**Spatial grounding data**
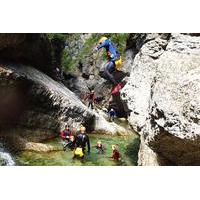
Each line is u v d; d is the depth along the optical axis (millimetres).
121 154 12703
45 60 16391
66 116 14312
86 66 22562
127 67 19266
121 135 15773
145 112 9359
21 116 12719
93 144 13961
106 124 16031
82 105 15422
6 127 12266
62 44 22453
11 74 11992
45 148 12273
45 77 15203
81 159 11750
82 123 14961
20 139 12188
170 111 7035
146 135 8242
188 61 7668
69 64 22750
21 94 12633
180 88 7164
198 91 6840
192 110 6746
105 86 21609
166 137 7195
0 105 12047
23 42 13719
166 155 7902
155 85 7844
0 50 12609
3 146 11633
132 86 10438
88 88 22109
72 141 12734
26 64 14922
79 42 23078
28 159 11422
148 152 9062
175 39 8828
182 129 6816
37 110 13266
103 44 14586
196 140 6711
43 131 13359
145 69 10211
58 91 14375
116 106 20750
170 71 7664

**WHAT TO DO**
Transcribe exactly, please, the lines from the one with "121 135 15773" to the last line of the entries above, ends included.

**OUTPUT FOR THIS TASK**
121 135 15773
145 112 9359
21 116 12719
93 144 13961
106 124 16031
82 105 15422
6 127 12266
62 44 22453
11 74 11992
45 148 12273
45 77 15203
81 159 11750
82 123 14961
20 139 12188
170 111 7035
146 135 8242
188 61 7668
69 64 22750
21 94 12633
180 88 7164
198 91 6840
192 110 6746
105 86 21609
166 137 7195
0 105 12047
23 42 13719
166 155 7902
155 85 7844
0 50 12609
3 146 11633
132 86 10438
88 88 22109
72 141 12734
26 64 14922
79 42 23078
28 159 11422
148 152 9062
175 39 8828
182 129 6816
37 110 13266
103 44 14586
196 140 6711
43 131 13359
145 69 10211
58 91 14375
116 106 20750
170 71 7664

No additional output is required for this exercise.